==== Material provided ====

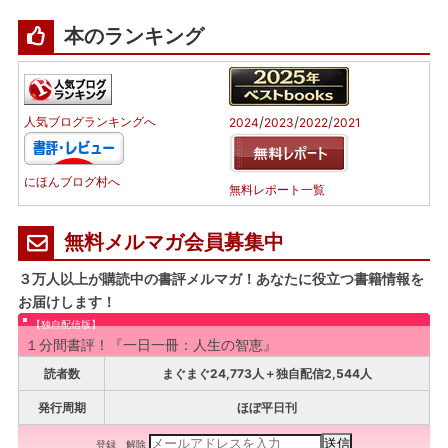
本のランキング
/
/
/
人気ブログランキングへ
2024
2023
2022
2021
にほんブログ村へ
無料レポート一覧
無料メルマガ会員募集中
３万人以上が購読中の書評メルマガ！あなたに役立つ書籍情報を
お届けします！
【独自配信版】
１分間書評！『一日一冊：人生の智恵』
読者数
まぐまぐ24,773人＋独自配信2,544人
発行周期
ほぼ平日刊
登録
解除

====

» What the task asks:
Copy every line of text in the rows above without changing a character, and leave the pictures out of your answer.

» Output of the exercise:
本のランキング
/
/
/
人気ブログランキングへ
2024
2023
2022
2021
にほんブログ村へ
無料レポート一覧
無料メルマガ会員募集中
３万人以上が購読中の書評メルマガ！あなたに役立つ書籍情報を
お届けします！
【独自配信版】
１分間書評！『一日一冊：人生の智恵』
読者数
まぐまぐ24,773人＋独自配信2,544人
発行周期
ほぼ平日刊
登録
解除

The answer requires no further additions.